----- Extracted information -----
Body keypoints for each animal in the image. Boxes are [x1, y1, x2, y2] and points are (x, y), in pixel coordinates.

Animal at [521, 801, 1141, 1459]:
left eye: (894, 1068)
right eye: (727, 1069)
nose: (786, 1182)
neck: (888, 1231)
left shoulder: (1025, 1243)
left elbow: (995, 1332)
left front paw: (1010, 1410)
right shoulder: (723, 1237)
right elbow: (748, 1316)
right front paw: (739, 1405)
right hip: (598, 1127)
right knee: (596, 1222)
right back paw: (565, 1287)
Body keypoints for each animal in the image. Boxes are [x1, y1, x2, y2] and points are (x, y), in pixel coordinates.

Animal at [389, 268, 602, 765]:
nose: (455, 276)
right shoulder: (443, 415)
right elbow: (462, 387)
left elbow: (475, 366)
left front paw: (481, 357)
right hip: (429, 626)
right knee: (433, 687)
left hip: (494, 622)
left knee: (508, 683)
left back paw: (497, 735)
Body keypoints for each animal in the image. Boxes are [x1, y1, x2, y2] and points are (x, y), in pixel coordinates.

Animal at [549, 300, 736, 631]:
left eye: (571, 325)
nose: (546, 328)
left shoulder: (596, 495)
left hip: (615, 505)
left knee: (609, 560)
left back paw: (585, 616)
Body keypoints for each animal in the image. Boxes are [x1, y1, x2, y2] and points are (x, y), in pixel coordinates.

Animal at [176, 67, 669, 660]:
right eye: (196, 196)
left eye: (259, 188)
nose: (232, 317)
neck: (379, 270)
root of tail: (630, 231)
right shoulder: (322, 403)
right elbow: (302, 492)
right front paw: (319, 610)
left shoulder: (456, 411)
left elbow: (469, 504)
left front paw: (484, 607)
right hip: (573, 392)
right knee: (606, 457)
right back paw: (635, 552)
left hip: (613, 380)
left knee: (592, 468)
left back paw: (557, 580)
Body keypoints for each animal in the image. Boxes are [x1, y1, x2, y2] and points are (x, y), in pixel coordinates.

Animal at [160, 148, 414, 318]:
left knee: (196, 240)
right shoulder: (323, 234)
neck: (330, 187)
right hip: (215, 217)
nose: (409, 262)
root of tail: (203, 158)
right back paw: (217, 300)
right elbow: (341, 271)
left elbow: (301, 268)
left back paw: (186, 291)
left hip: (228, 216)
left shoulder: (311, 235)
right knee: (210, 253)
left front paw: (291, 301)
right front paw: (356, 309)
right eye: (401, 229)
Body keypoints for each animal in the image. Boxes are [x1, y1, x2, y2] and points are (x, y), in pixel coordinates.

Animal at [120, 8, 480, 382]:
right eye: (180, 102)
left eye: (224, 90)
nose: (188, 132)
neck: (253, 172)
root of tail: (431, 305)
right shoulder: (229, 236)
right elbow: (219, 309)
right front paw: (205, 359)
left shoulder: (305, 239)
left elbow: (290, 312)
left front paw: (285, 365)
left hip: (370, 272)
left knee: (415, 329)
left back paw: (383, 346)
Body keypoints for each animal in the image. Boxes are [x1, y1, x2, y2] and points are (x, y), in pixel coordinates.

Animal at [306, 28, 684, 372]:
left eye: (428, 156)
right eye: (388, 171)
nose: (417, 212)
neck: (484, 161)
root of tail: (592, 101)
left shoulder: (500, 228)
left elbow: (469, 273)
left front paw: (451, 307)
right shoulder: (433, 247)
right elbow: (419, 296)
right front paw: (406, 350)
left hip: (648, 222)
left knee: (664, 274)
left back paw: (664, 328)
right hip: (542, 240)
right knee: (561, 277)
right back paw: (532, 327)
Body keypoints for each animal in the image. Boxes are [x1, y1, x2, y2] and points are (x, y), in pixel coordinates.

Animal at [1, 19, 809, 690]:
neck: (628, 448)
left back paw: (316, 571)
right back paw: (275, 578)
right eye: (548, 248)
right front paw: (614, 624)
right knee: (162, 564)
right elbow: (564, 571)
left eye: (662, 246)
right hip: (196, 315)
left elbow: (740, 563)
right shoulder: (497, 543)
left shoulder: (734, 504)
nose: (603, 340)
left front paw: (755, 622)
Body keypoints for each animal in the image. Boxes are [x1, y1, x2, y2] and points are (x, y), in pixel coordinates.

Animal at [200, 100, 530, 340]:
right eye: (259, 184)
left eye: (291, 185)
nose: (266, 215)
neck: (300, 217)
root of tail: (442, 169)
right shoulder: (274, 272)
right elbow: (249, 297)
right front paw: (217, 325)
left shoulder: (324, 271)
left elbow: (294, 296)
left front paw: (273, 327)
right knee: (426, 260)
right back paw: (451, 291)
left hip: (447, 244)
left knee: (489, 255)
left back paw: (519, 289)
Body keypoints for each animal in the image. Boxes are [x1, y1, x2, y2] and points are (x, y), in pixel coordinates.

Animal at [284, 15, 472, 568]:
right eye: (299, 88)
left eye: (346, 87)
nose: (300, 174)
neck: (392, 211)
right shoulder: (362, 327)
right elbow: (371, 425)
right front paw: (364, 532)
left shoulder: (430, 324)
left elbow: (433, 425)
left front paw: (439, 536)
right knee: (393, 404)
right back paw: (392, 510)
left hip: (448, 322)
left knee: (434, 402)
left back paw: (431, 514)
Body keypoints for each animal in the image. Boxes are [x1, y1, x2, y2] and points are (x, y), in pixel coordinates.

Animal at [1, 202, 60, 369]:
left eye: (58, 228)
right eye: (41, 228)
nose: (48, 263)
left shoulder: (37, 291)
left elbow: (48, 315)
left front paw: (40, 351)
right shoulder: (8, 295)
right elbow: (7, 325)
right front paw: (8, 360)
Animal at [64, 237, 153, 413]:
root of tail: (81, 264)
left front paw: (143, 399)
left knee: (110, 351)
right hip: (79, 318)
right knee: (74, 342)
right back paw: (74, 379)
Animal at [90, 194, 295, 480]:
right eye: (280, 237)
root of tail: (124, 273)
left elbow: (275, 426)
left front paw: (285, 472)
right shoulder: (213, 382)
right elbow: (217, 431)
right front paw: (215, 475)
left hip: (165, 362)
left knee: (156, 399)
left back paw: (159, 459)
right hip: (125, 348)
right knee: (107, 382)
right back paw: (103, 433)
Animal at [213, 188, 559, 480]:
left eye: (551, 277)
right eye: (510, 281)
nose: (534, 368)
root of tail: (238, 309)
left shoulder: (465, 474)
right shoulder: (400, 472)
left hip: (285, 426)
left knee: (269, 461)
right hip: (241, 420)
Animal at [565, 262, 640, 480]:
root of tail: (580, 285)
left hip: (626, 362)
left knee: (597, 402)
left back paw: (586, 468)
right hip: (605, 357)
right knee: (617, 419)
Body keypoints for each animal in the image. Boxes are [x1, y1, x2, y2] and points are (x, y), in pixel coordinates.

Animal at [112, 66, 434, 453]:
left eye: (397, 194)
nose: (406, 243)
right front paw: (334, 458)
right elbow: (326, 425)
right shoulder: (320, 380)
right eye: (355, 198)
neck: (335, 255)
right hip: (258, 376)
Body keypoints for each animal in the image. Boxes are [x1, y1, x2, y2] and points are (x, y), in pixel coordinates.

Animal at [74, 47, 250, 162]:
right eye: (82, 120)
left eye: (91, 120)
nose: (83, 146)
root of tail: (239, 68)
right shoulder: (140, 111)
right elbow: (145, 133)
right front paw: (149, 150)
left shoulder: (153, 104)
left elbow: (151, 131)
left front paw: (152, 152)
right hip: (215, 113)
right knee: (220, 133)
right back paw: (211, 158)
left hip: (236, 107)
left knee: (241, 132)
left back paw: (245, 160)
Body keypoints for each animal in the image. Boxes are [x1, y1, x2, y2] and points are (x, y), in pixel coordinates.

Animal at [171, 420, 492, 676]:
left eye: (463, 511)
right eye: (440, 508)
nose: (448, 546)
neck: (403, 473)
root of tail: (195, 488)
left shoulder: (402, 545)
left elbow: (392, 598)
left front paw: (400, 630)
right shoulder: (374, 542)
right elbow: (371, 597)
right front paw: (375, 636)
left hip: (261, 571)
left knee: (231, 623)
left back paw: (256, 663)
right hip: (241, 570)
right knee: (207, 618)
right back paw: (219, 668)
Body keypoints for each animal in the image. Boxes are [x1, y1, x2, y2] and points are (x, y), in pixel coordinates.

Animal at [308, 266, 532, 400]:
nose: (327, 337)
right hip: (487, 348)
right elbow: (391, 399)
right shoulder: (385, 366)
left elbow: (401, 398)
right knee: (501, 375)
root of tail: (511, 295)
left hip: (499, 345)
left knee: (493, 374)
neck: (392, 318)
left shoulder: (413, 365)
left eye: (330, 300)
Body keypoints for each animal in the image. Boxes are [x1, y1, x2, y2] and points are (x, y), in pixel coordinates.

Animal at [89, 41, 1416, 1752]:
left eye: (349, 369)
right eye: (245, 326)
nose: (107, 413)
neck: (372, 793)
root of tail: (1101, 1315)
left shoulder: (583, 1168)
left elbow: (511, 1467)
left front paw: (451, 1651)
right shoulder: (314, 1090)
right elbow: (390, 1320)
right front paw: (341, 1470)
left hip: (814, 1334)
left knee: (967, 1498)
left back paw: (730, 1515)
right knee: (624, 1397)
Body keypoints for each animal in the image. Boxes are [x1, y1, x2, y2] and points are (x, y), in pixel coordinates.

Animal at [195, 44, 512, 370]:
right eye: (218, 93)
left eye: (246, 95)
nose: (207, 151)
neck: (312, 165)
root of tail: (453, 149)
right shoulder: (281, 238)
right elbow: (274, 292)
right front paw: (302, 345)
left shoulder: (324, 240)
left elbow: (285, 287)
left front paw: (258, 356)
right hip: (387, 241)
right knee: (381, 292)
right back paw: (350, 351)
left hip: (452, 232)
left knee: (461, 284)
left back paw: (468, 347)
-----
- Problem to work on -
Your task is to transcribe, with no changes, only the lines of the listing above that lie between the line holding "right elbow: (219, 309)" and the line holding "left front paw: (755, 622)", inclusive.

- Reply to the exercise -
right elbow: (219, 309)
right front paw: (205, 359)
left shoulder: (305, 239)
left elbow: (290, 312)
left front paw: (285, 365)
left hip: (370, 272)
left knee: (415, 329)
left back paw: (383, 346)
Body keypoints for each animal in the image. Boxes are [x1, y1, x2, y2] and points are (x, y), in pixel coordinates.

Animal at [306, 28, 684, 372]:
left eye: (428, 156)
right eye: (388, 171)
nose: (417, 212)
neck: (484, 161)
root of tail: (592, 101)
left shoulder: (500, 228)
left elbow: (469, 273)
left front paw: (451, 307)
right shoulder: (433, 247)
right elbow: (419, 296)
right front paw: (406, 350)
left hip: (648, 222)
left knee: (664, 274)
left back paw: (664, 328)
right hip: (542, 240)
right knee: (561, 277)
right back paw: (532, 327)
Body keypoints for each animal in the image. Boxes are [x1, y1, x2, y2] and points are (x, y), in pixel coordinates.

Animal at [1, 19, 809, 690]:
neck: (628, 448)
left back paw: (316, 571)
right back paw: (275, 578)
right eye: (548, 248)
right front paw: (614, 624)
right knee: (162, 564)
right elbow: (564, 571)
left eye: (662, 246)
right hip: (196, 315)
left elbow: (740, 563)
right shoulder: (497, 543)
left shoulder: (734, 504)
nose: (603, 340)
left front paw: (755, 622)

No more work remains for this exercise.